Menurut kantor berita Anadolu, Hezbollah menargetkan kendaraan militer , sistem pengacau sinyal drone, dan peluncur milik sistem pertahanan udara Iron Dome Israel.
Kelompok tersebut mengklaim serangan itu sebagai balasan atas pelanggaran gencatan senjata oleh Israel dan penyerangan terhadap desa-desa di Lebanon selatan. Hezbollah mengatakan mereka menargetkan kendaraan teknik militer Israel di kota Bint Jbeil, Lebanon selatan, dengan drone. Selain itu, sebuah peralatan dan kendaraan komando di daerah Jal Al-Allam di Israel utara juga terkena serangan.
Menurut Hizbullah, sebuah UAV Heron 1 Israel dicegat oleh rudal permukaan-ke-udara di wilayah Bekaa, Lebanon, sehingga memaksa UAV tersebut meninggalkan daerah itu. Kelompok tersebut juga mengkonfirmasi penggunaan UAV dan artileri untuk menargetkan empat peluncur Iron Dome di kamp Branit dan Ramim, tiga sistem pengacau anti-UAV di Nimr Al-Jamal, Al-Jardah, dan Naqoura, serta konsentrasi pasukan Israel di Deir Siryan dan Bayyada.
Dalam beberapa bulan terakhir, drone Hizbullah, khususnya model yang dikendalikan melalui serat optik, telah menimbulkan kekhawatiran yang semakin besar di Israel karena kesulitan dalam pendeteksian dan pencegatannya.

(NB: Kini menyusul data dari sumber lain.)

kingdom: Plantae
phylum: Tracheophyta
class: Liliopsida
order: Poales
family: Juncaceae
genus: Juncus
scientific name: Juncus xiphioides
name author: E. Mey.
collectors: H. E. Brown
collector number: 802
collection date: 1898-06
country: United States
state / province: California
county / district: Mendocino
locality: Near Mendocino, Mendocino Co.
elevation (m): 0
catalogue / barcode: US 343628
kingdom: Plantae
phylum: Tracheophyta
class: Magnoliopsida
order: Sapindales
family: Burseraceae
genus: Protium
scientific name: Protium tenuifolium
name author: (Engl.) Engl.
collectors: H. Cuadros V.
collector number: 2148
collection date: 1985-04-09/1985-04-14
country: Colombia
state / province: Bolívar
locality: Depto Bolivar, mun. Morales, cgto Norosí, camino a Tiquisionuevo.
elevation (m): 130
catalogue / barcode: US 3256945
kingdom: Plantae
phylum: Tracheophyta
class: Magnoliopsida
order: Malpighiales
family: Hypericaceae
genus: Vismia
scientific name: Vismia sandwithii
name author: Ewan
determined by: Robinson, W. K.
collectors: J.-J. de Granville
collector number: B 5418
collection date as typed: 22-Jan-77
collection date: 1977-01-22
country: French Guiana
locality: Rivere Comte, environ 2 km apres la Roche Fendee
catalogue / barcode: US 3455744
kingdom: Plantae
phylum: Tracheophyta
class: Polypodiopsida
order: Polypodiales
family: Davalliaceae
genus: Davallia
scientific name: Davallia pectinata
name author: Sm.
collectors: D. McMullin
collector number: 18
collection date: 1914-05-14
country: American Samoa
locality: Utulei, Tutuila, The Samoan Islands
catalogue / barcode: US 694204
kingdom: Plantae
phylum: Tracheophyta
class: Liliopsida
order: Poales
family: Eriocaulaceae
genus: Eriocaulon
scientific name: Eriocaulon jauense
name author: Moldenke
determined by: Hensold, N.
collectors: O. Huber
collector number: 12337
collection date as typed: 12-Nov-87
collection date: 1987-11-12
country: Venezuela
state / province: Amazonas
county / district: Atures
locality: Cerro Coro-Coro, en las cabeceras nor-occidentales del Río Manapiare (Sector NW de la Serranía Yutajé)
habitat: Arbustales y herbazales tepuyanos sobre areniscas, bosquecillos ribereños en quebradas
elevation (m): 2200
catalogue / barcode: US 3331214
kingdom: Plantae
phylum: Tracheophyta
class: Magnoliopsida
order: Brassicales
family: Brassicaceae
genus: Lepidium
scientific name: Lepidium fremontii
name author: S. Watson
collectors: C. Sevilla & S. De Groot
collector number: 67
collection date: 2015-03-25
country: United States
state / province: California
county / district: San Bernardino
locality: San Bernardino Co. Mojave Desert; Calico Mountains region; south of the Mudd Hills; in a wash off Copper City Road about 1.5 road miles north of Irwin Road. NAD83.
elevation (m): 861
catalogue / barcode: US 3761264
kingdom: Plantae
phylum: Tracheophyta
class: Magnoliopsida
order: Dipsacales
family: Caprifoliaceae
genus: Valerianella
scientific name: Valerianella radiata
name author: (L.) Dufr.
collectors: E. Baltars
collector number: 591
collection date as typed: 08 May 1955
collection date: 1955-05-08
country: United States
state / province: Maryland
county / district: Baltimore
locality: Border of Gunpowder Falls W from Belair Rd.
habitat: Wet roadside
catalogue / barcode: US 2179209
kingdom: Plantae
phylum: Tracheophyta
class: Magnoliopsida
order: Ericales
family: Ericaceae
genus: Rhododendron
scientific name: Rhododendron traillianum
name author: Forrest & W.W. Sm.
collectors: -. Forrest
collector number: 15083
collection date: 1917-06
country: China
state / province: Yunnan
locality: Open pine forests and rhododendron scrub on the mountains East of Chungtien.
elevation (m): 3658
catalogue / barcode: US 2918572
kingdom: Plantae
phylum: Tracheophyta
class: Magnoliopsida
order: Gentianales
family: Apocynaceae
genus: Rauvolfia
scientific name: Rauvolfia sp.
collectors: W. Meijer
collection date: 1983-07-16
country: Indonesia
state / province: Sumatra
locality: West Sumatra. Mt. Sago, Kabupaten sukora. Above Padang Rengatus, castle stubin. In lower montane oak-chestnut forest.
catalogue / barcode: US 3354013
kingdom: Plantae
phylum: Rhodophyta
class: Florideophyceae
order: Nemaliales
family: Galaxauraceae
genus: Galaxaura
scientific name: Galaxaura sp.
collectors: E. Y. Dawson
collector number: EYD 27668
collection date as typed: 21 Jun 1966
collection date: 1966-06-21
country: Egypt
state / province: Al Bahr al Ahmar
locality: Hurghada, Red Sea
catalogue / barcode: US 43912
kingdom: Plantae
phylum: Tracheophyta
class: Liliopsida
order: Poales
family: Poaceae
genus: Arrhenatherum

Perdana Menteri Israel Benjamin Netanyahu menggambarkan drone-drone ini sebagai "ancaman besar" dan menyerukan kepada militer untuk mengembangkan tindakan penanggulangan terhadapnya.
Menurut pejabat Lebanon, lebih dari 3.100 orang tewas dan 1,6 juta orang mengungsi akibat serangan Israel terbaru di Lebanon, yang dimulai pada 2 Maret, setelah Hizbullah membalas Israel atas konfliknya dengan Iran. Serangan Israel terus berlanjut meskipun ada perjanjian gencatan senjata yang dimediasi AS.